Republic of the Philippines
SUPREME COURT
Manila
EN BANC
G.R. No. L-2069             May 30, 1949
LUZON BROKERAGE CO., INC., petitioner,
vs.
LUZON LABOR UNION, Judges ARSENIO ROLDAN, JUAN LANTING AND MODESTO CASTILLO, respondent.
Jose G. Macatañgay for petitioner.
Arsenio I. Martinez for respondent Court of Industrial Relations.
Baltazar M. Villanueva for respondent Luzon Labor Union.
TUASON, J.:
It appears that on October 16, 1947, the Court of Industrial Relations handed down a decision in case No. 59-V (2), entitled "Luzon Labor Union vs. Luzon Brokerage Co., Inc.," finding that Eduardo Brokerage Co., had not committed any irregularity in the performance of his duties and ordering that he be "reinstated to his previous positions as driver with back pay from the day of suspension until actual reinstatement." On January 13, the Luzon Labor Union filed a motion for the execution of the above decision. As no evidence had been introduced and the judgment was silent on Lineses' wages and number of working days a week before his suspension or dismissal, the motion for execution was set for hearing, with timely notice to both parties, for the purpose of determining these data. After the hearing on February 7, 1948, which was attended by the counsel for the Labor Union but not by any representative of the Luzon Brokerage Co., the court, under date of February 12, 1948, issued a new order embodying the following finding and judgment: "That the daily wage of Lineses is P7.50 a day on the basis of eight hours work; and it appearing, furthermore, that his regular working days in the company is from Monday to Saturdays; or a total, therefore, of 188 days from June 7, 1947 to January 16, 1948, exclusive of holidays and/or Sundays, let a writ of execution be issued against respondent company for the total amount of P1,410."
The question that emerges from these fact is the power of the Court of Industrial Relations to amend or modify its decision on the date and in the manner and form above set forth. It is the contention of the respondent that the said decision had become final and that the court had lost jurisdiction to alter, modify or change it.
We do not think that the Court of Industrial Relations acted without or in excess of jurisdiction.
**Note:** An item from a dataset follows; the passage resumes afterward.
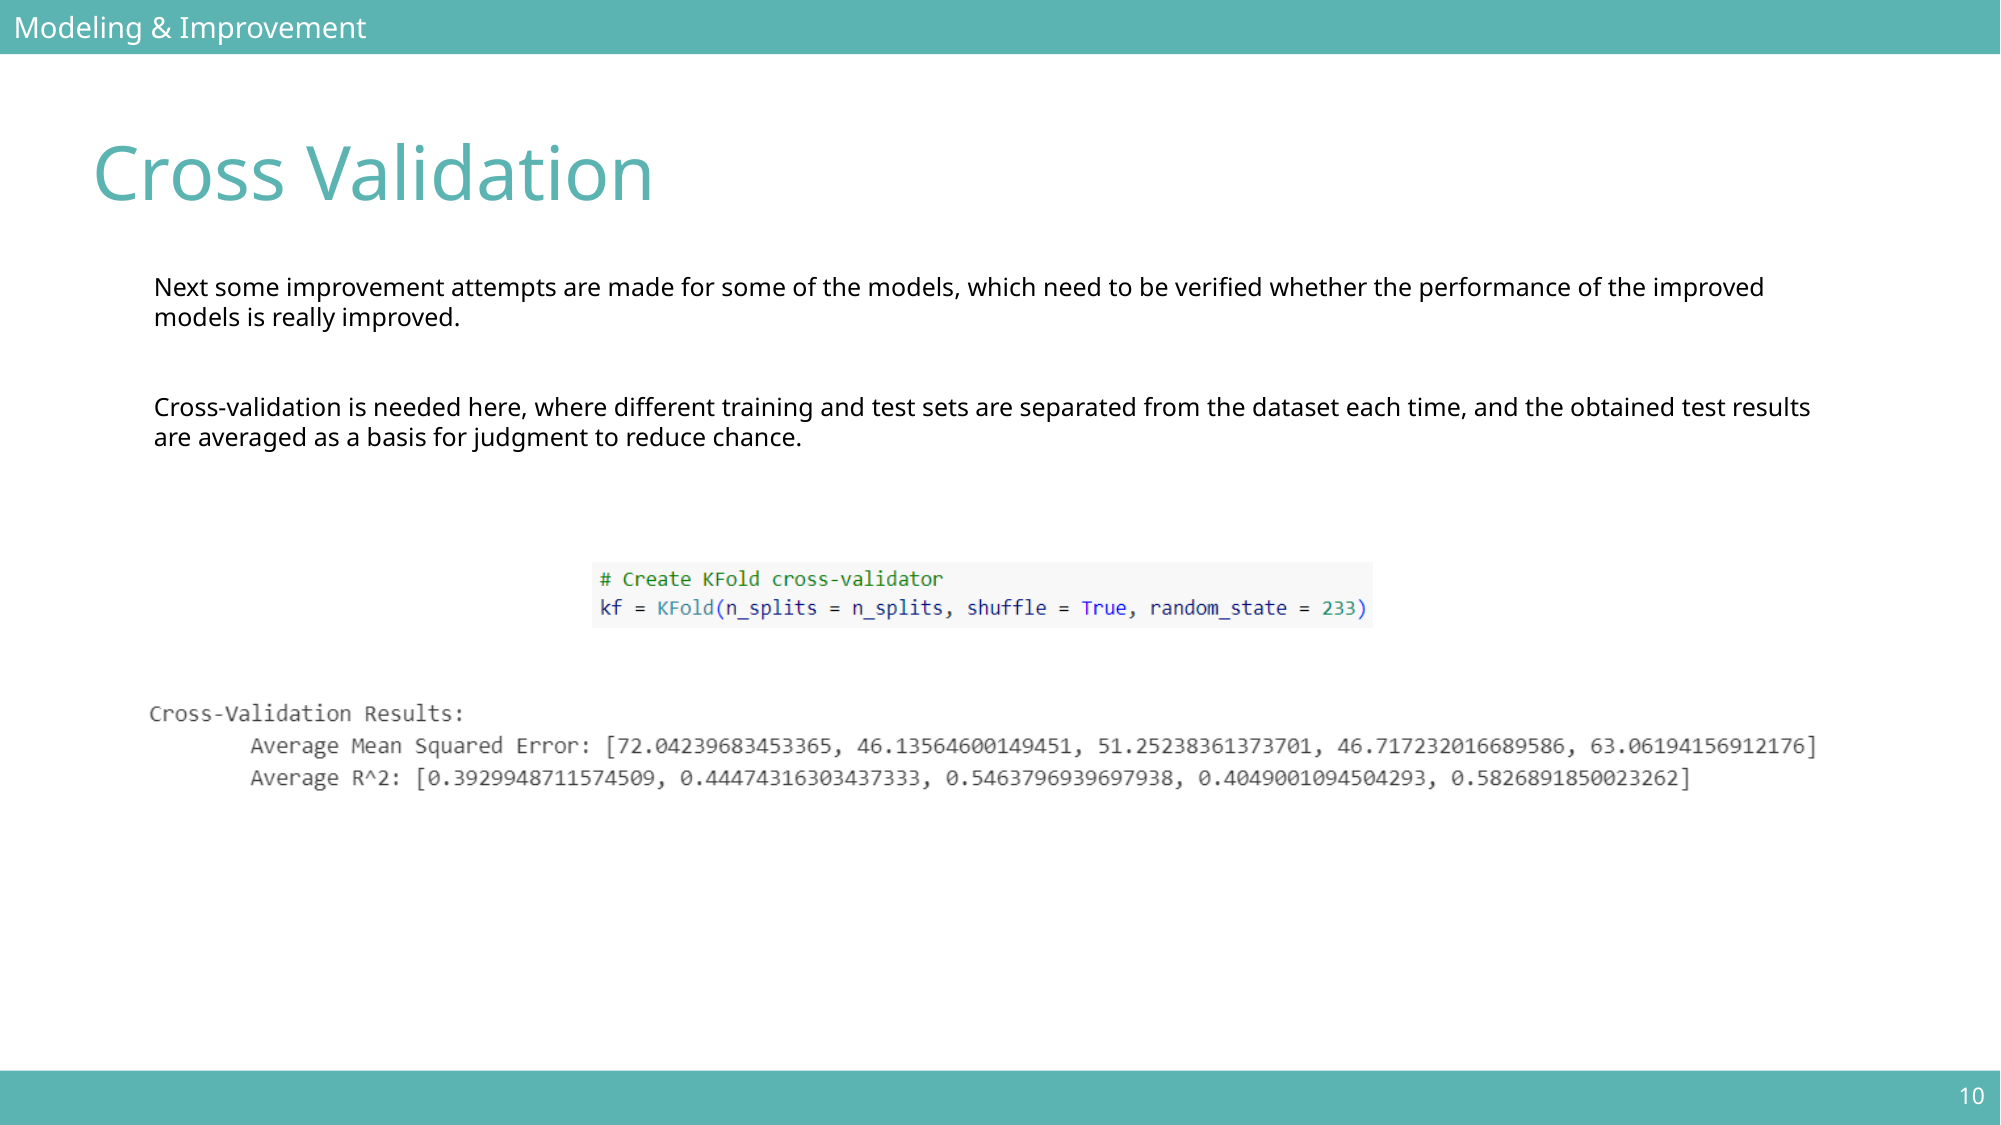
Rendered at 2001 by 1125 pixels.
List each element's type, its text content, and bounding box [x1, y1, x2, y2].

The hearing and the taking of evidence was necessary to carry into effect the decision. The change is in reality not a modification but a confirmation of the judgment.
Even if the order complained of were out of harmony with the original decision, the same would still be within the authority of the court to make under sections 17 and 18 of Commonwealth Act No. 103 which read:
Limit of effectiveness of award. — An award, order or decision of the Court shall valid and effective during the time therein specified. In the absence of such specification, any party or both parties to a controversy may terminate the effectiveness of an award, order or decision after three years have elapsed from the date of said award, order or decision by giving notice to that effect to the Court: Provided, however, That at any time during the effectiveness of an award, order or decisions, the Court may, on application of an interested party, and after due hearing, alter, modify in whole or in part, or set aside any such award, order or decision, or reopen any question involved therein.
Interpretation of award. — Whenever a doubt shall arise as to the meaning or interpretation of an award, order or decision of the Court of Industrial Relations, any interested party may petition the Court to determine such meaning or interpretation and the Court, upon receiving such petition, shall set a date for the hearing of the case and dispose of the same as soon as practicable.
The court's action was, in our opinion, in entire conformity with these provisions.
The petition is denied with costs against the petitioner.
Ozaeta, Paras, Feria, Pablo, Perfecto, Bengzon, Montemayor and Reyes, JJ., concur.
Tuason, J., I certify that the Chief Justice concurs in this decision.